I run a certain design through my custom prompt generators. I have a sticker prompt generator and a t-shirt prompt generator. I took a design which I found over on Ideogram, ran it through my t-shirt prompt generator, asked a bunch of questions, then I got new ideas for the quotes, the puns, along with prompts that created these six new ideas.
Ideogram POD Idea Generation – Step-by-Step Workflow

I do this because I get a very detailed description, and it then gives me a detailed description about the style as well. With this information we can create brand new designs.
Ideogram POD Idea Generation – Turning Puns Into Prompts
I asked for funny puns. It gave me a bunch. I didn’t really like the first one. The second one was “you’ve stolen a piece of my heart,” “just my type of book,” and “steeping it real,” which turned out to be one of my favorites. I asked for five more, then five more.

From there, I take one of the quotes or puns and get my custom GPT to create prompts based on that pun. For example, I asked: “Can you now give me a prompt for a happy teacup overflowing with tea and the pun steeping it real.”

My GPT prompt generators are created through me training them on a lot of my own designs. This is why we get a highly detailed prompt.
Ideogram POD Idea Generation – Examples and Results
Winners
– Prompt theme: a happy teacup overflowing with tea paired with the pun.
– Result: a really nice design that keeps a playful whimsical style.

– Prompt theme: a cartoon cactus wearing sunglasses with the words “looking sharp.”
– Result: a really nice design in the same playful feel.
– Prompt theme: owl pun and illustration in the locked style.
– Result: a really nice design.
– Prompt theme: jam vibe in the same style.
– Result: the first variation looked the best. The lemons look good and the overall feel matches the original style.

– Prompt theme: egg with sunglasses, a coffee cup, and the quote.
– Result: a strong design that fits the style.

– Prompt theme: pizza with an arm and a hand holding a heart.
– Result: a design I really liked.

Attempts that didn’t land
– It just wasn’t creating a design that I liked, so I left that one alone.
– A banana peeling itself. Ideogram had issues with the peeled section not looking right, even after multiple runs.
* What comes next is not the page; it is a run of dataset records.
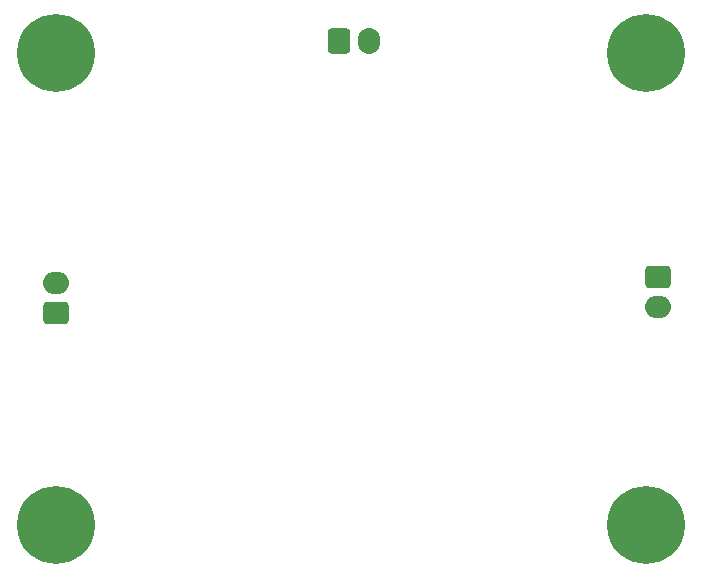
<source format=gbr>
%TF.GenerationSoftware,KiCad,Pcbnew,(6.0.7)*%
%TF.CreationDate,2023-02-16T16:04:02+01:00*%
%TF.ProjectId,hard tp,68617264-2074-4702-9e6b-696361645f70,rev?*%
%TF.SameCoordinates,Original*%
%TF.FileFunction,Soldermask,Bot*%
%TF.FilePolarity,Negative*%
%FSLAX46Y46*%
G04 Gerber Fmt 4.6, Leading zero omitted, Abs format (unit mm)*
G04 Created by KiCad (PCBNEW (6.0.7)) date 2023-02-16 16:04:02*
%MOMM*%
%LPD*%
G01*
G04 APERTURE LIST*
G04 Aperture macros list*
%AMRoundRect*
0 Rectangle with rounded corners*
0 $1 Rounding radius*
0 $2 $3 $4 $5 $6 $7 $8 $9 X,Y pos of 4 corners*
0 Add a 4 corners polygon primitive as box body*
4,1,4,$2,$3,$4,$5,$6,$7,$8,$9,$2,$3,0*
0 Add four circle primitives for the rounded corners*
1,1,$1+$1,$2,$3*
1,1,$1+$1,$4,$5*
1,1,$1+$1,$6,$7*
1,1,$1+$1,$8,$9*
0 Add four rect primitives between the rounded corners*
20,1,$1+$1,$2,$3,$4,$5,0*
20,1,$1+$1,$4,$5,$6,$7,0*
20,1,$1+$1,$6,$7,$8,$9,0*
20,1,$1+$1,$8,$9,$2,$3,0*%
G04 Aperture macros list end*
%ADD10C,6.600000*%
%ADD11RoundRect,0.350000X-0.750000X0.600000X-0.750000X-0.600000X0.750000X-0.600000X0.750000X0.600000X0*%
%ADD12O,2.200000X1.900000*%
%ADD13RoundRect,0.350000X-0.600000X-0.750000X0.600000X-0.750000X0.600000X0.750000X-0.600000X0.750000X0*%
%ADD14O,1.900000X2.200000*%
%ADD15RoundRect,0.350000X0.750000X-0.600000X0.750000X0.600000X-0.750000X0.600000X-0.750000X-0.600000X0*%
G04 APERTURE END LIST*
D10*
%TO.C,H4*%
X138000000Y-62000000D03*
%TD*%
%TO.C,H3*%
X188000000Y-102000000D03*
%TD*%
%TO.C,H2*%
X188000000Y-62000000D03*
%TD*%
%TO.C,H1*%
X138000000Y-102000000D03*
%TD*%
D11*
%TO.C,J4*%
X189000000Y-81000000D03*
D12*
X189000000Y-83500000D03*
%TD*%
D13*
%TO.C,J3*%
X162000000Y-61000000D03*
D14*
X164500000Y-61000000D03*
%TD*%
D15*
%TO.C,J2*%
X138000000Y-84000000D03*
D12*
X138000000Y-81500000D03*
%TD*%
M02*

</source>
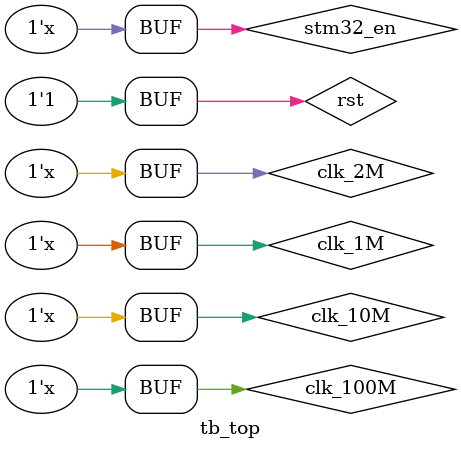
<source format=v>
`timescale 1ns / 1ns

module tb_top;
	reg clk_1M;
	reg clk_2M;
	reg clk_10M;
	reg clk_100M;
	reg rst;
	
	
    reg [31:0] drive_frequency;


wire [26:0] xk_re_v,xk_im_v,xk_re_i,xk_im_i;
wire [26:0] max_re_v; // 电压最大模值的实部
wire [26:0] max_im_v; // 电压最大模值的虚部
wire [9:0] max_idx_v; // 电压最大模值的索引
wire [26:0] max_re_i; // 电流最大模值的实部
wire [26:0] max_im_i; // 电流最大模值的虚部
wire [9:0] max_idx_i;  // 电流最大模值的索引
wire [31:0]  phase_v,phase_i;
wire signed[15:0] phase_fft;

GSR GSR(.GSRI(1'b1));
top insit_top(
	.clk_1M(clk_1M),
	.clk_2M(clk_2M),
	.clk_10M(clk_10M),
	.clk_100M(clk_100M),
	.rst(rst),
	
	
	.drive_frequency(drive_frequency)
	
	
		
);
initial begin
	clk_1M = 0;
	clk_2M = 0;
	clk_10M = 0;
	clk_100M = 0;
	rst = 0;
	
	#145;
	rst = 1;

end

always #500 clk_1M =~clk_1M;
always #250 clk_2M =~clk_2M;
always #50 clk_10M =~clk_10M;
always #5 clk_100M =~clk_100M;
always #500000 stm32_en =~stm32_en;   //每1us使能一次
endmodule

</source>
– It didn’t turn out right either.
Ideogram POD Idea Generation – Scaling the Process
This is what I’m doing to create a steady stream of new ideas because this is just one design. I can take other designs, upload them into my GPTs, and repeat.
Single or multiple reference designs
– Upload one reference.
– Ask: “Please describe this design in detail.”
– Ask for the style description.
– Lock the style for all future prompts.
– Upload the first reference and get the detailed description and style.
– Upload the next reference and ask for the detailed description and style as well.
– Use those style notes to guide new puns and quotes.

From style to new designs
Final Thoughts
Describe the reference design, extract the style, lock it in, brainstorm puns, and turn those into detailed prompts. Run them in Ideogram, keep the strong results, skip what doesn’t work, and repeat. That’s the workflow I’m using to produce a steady flow of new t-shirt and sticker ideas.